Friendship Church – Our Partner since 1958
How many churches do you know that invested in a separate commercial property, have renovated it twice, and have maintained a robust, laity-driven, multi-racial ministry for 63 years?
In 1958, Westminster Church joined several other Pittsburgh Presbytery congregations to form a multi-racial experiment. It became Friendship Community Presbyterian Church, facing the neighborhood's many opportunities for ministry. Friendship’s ministry continues in the Upper Hill on Robinson Street next to Pitt and behind Carlow University.
It now reaches Pitt and Carlow's faculty and students, the Terrace Village neighborhood, and several other families who continue to come there from their suburban homes.
Barbara Brewton, one of its longtime members, proudly points out that although it certainly "lives by faith," its budget has not shrunk during the COVID-19 outbreak, and it has attracted a new pastor within the past month. Through the Outreach Commission, Westminster has continued to support Friendship Church since its founding, helping to fund its youth and child ministry staff.
Westminster initiatives through the years
Mary Kay Mitchell worked two months (with Grandma Lee, left) to help Friendship's Child Care be recertified by PA DHS.
The annual Corner Fundraiser brought WPC and Friendship members together for games, dinner, and jazz.
Friendship's youth Pantomine Group joined WPC at the Bridge.
The Corner brings jazz and community gatherings together across the street.
In addition to the initiatives shown above, Westminster volunteers renovated the church's lower level, which provides its Child Care program.
Here are more examples of Westminster's engagement with Friendship Church:
In 1997, Westminster and Friendship members traveled with the Promise Keepers Stand in the Gap March in Washington, DC.
The Corner fundraisers: Jan Baumann, Sue Wyble, Carolyn Kerr, Bonnie Bacik, and others helped The Corner to raise funds for two years with "Jazz on the Hill," which was curtailed last year due to COVID-19.
Over the years, Westminster members have organized visits to Friendship's Sunday worship services. (This is a treat not to be missed!)
Friendship's youth program is restarting its homework assistance program, initially on Zoom, and is distributing 61 laptop PCs to do so. Volunteers are welcome!

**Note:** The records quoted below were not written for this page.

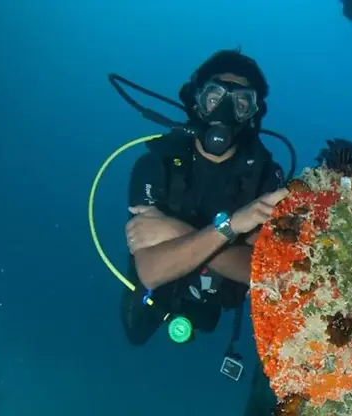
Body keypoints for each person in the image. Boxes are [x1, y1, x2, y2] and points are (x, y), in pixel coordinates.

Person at [120, 49, 289, 348]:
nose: (224, 110)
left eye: (240, 102)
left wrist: (175, 231)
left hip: (210, 300)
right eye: (215, 97)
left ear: (253, 113)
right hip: (158, 295)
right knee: (135, 332)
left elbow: (258, 272)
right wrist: (233, 227)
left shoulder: (265, 178)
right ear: (196, 101)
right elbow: (151, 271)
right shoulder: (155, 164)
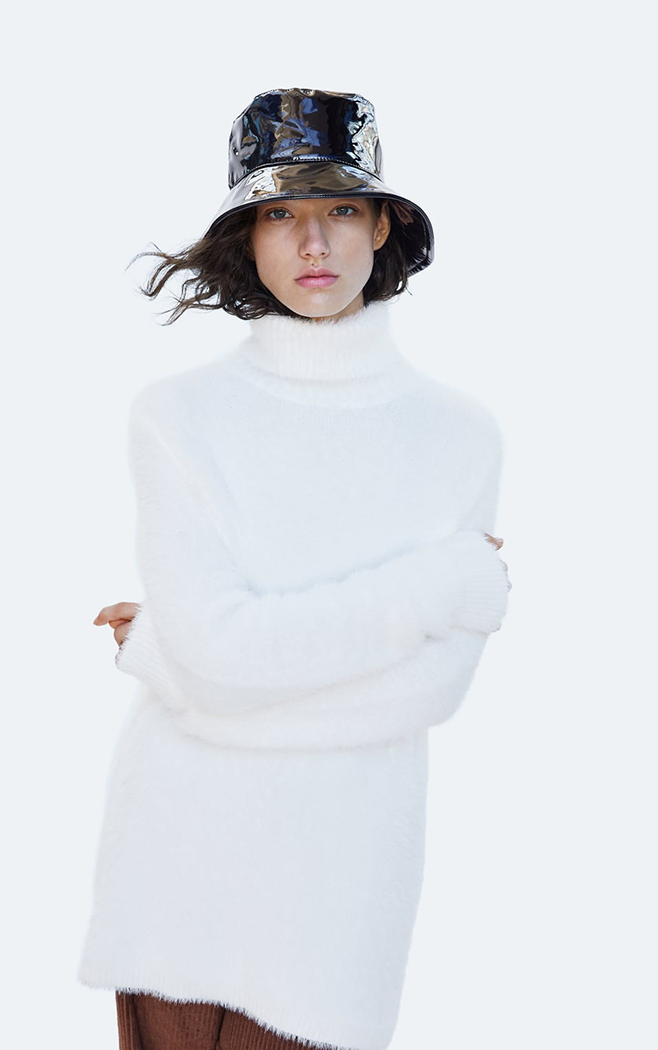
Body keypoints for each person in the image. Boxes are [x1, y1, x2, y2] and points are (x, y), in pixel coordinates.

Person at [77, 87, 512, 1050]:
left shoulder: (457, 435)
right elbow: (219, 657)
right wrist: (440, 585)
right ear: (247, 233)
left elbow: (429, 693)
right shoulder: (177, 415)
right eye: (280, 213)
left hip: (338, 890)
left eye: (340, 208)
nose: (313, 242)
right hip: (176, 860)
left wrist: (172, 660)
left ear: (383, 224)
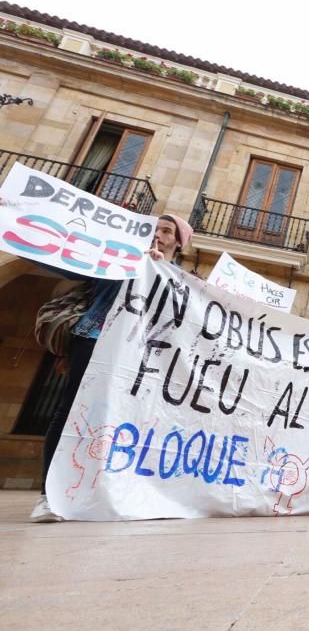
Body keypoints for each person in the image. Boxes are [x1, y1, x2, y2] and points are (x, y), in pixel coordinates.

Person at [30, 214, 193, 522]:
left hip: (139, 356)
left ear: (179, 243)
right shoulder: (117, 257)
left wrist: (159, 271)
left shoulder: (180, 278)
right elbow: (61, 260)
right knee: (69, 412)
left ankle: (104, 491)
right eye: (154, 228)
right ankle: (48, 496)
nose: (158, 234)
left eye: (167, 231)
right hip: (94, 339)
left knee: (123, 420)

The New Beginnings Learning Center became The Corner
In the 1980s, Earl Weaver, John Redfield, and several other Westminster members renovated the New Beginnings Learning Center in a rented building across the street from the church, providing study areas and job search assistance upstairs. The Weaver family, Jeff and Debby Underwood, John and Sue Redfield, and other volunteers provided tutoring and PC training for school age children and youth.
After the building was nearly lost through the property owner's bankruptcy, Doug Mitchell assisted Friendship to raise funds for Friendship to acquire the building.
The newly acquired building became The Corner, which provided a community center, after school study space, and quality affordable housing in two upstairs apartments.
In January 2019, only a few weeks following its successful renovation and adding a coffee and baked goods counter, an electrical fire destroyed the apartments and the new performance venue. Over many months now, Massaro Construction has restored the apartments upstairs and the main floor's art display space. And Friendship has just begun The Corner's $30,000 Phase III capital campaign to restore a larger performance space with bathrooms and a café.
The Corner's jazz nights will return soon, now that the apartments have been restored and are being rented as Section 8 apartments, considered to be part of Friendship's community ministry.